_EXTRAIT DU DOCUMENT_
##########
Images libres sur votre site et le racket des pseudos "Droits d'auteurs"
Une photo d’illustration reprise sur un blog d’entreprise, un visuel trouvé « libre » sur internet il y a quelques années… Il n’en faut parfois pas plus pour recevoir une mise en demeure chiffrée en milliers d’euros pour atteinte aux droits d'auteurs. L’entrepreneur n’avait jusqu’ici le choix qu’entre payer et se défendre ; sauf qu'il y a des abus et que vous pouvez désormais demander réparation au soi-disant auteur qui vous a attaqué. Le point avec Alexandre Lazarègue, avocat au barreau de Paris spécialisé en droit du numérique.
>Que peut-il arriver à une TPE-PME ?
Des milliers d’entreprises françaises reçoivent chaque année des réclamations automatisées pour une simple photographie publiée sur leur site internet. Le scénario est bien rodé : des logiciels de reconnaissance d’images parcourent le web en continu pour le compte d’agences de presse et de banques d’images. Lorsqu’une photographie de leur catalogue est repérée sur un site sans licence identifiée, une lettre part, envoyée par l’agence elle-même, un prestataire spécialisé ou un cabinet mandaté. Elle réclame le paiement d’une indemnité, généralement comprise entre 800 et 5000 euros, assortie d’un délai court et de la menace d’une procédure judiciaire. La plupart des entrepreneurs paient, par crainte du procès et parce que le raisonnement de la lettre paraît imparable. Les tribunaux français sont en train de fissurer cela.
>Comment ?
Une série de décisions rendues en 2025-2026 dessine une ligne claire : les photographies de presse standardisées ne sont pas protégées par le droit d’auteur. En effet, celui-ci protège les photos dites « originales », c’est-à-dire - en simplifiant - qui reflètent la personnalité de l’auteur (mise en scène, pose, éclairage avant la prise de vue…). Or pour les photos d’illustration courante - celles-là mêmes qui font l’objet du contentieux de masse -, la démonstration d’une « personnalité » échoue de plus en plus souvent. Ce mouvement jurisprudentiel rappelle que le droit d’auteur protège la création, pas la documentation.
##########
_DONNÉES FOURNIES_
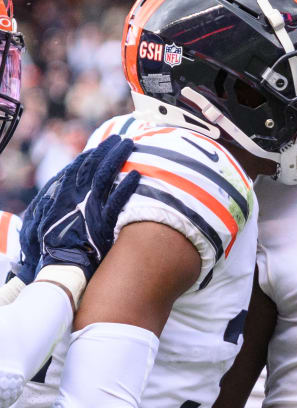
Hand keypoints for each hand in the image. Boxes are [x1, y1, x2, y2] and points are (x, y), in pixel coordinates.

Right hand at [16, 136, 139, 283]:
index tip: (104, 146)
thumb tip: (63, 190)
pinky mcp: (102, 223)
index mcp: (62, 195)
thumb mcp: (46, 222)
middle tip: (122, 139)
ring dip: (117, 159)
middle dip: (107, 151)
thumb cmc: (52, 249)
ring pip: (106, 177)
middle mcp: (76, 197)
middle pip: (93, 167)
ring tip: (131, 146)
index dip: (92, 156)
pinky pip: (117, 201)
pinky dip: (127, 187)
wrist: (59, 269)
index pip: (79, 169)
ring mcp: (90, 208)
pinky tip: (139, 175)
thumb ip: (56, 204)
##########
_CONSIGNES_
[1] Répondez à ces questions sur l'article consacré aux images libres et aux droits d'auteur :
(a) Entre quels montants se situe généralement l'indemnité réclamée dans la lettre ?
(b) Quelle est la profession d'Alexandre Lazarègue ?
(c) Quelles photos le droit d'auteur protège-t-il ?
[2] Recopiez à l'identique, dans l'article consacré aux images libres et aux droits d'auteur, le passage allant de « Images libres sur » jusqu'à « droit du numérique. ».
[3] Poursuivez la rédaction de l'article consacré aux images libres et aux droits d'auteur à la suite de sa dernière phrase.

_RÉPONSES_
[1]
(a) Entre 800 et 5000 euros.
(b) Avocat au barreau de Paris, spécialisé en droit du numérique.
(c) Les photos dites « originales », c'est-à-dire celles qui reflètent la personnalité de l'auteur.

[2]
Images libres sur votre site et le racket des pseudos "Droits d'auteurs"
Une photo d’illustration reprise sur un blog d’entreprise, un visuel trouvé « libre » sur internet il y a quelques années… Il n’en faut parfois pas plus pour recevoir une mise en demeure chiffrée en milliers d’euros pour atteinte aux droits d'auteurs. L’entrepreneur n’avait jusqu’ici le choix qu’entre payer et se défendre ; sauf qu'il y a des abus et que vous pouvez désormais demander réparation au soi-disant auteur qui vous a attaqué. Le point avec Alexandre Lazarègue, avocat au barreau de Paris spécialisé en droit du numérique.

[3]
De plus, un jugement inédit du tribunal judiciaire de Rennes (9 mars 2026) vient de renverser le rapport de force : pour la première fois, c’est l’expéditeur de la réclamation qui a été condamné, sa mise en demeure étant qualifiée de « lettre d’intimidation » comportant des demandes « sans le moindre fondement ». J’ai plaidé cette affaire et l’agence a été condamnée à verser 1000 € de dommages-intérêts à l’entreprise qu’elle avait mise en demeure. À noter que le tribunal de Rennes a néanmoins retenu une faute de l’entreprise (s’être approprié l’image « sans s’assurer qu’elle était libre de droit » et sans acquitter la contrepartie qu’un exploitant commercial était en droit d’attendre). La mesure du préjudice a néanmoins changé radicalement d’échelle : là où l’agence réclamait plus de 7000 €, le solde effectivement dû par l’entreprise est tombé à 1055 €.
>Que doit faire une TPE-PME qui reçoit une réclamation ?
La première erreur est de payer immédiatement, en tenant pour acquis ce que la lettre affirme. La seconde est de l’ignorer : le contentieux existe, les assignations aussi. La troisième est de répondre soi-même à la hâte et de reconnaître une responsabilité qui restait à démontrer. Entre ces trois écueils, la voie raisonnable tient en quatre vérifications : 1. La photographie est-elle réellement originale au sens du droit ? 2. Celui qui réclame justifie-t-il des droits qu’il invoque et du mandat pour les faire valoir ? 3. Le montant demandé repose-t-il sur une base juridique ? 4. La réclamation franchit-elle la ligne que le tribunal de Rennes vient de tracer ? Selon les réponses, la réclamation se conteste, se négocie, se retourne contre son expéditeur ou, plus rarement, se règle - mais en connaissance de cause.
N’oubliez pas que la prévention reste le meilleur investissement : recensez les images publiées sur vos supports, conservez les licences et factures, formez ceux qui alimentent vos site et réseaux sociaux, et bannissez le réflexe de l’image « trouvée sur Google ».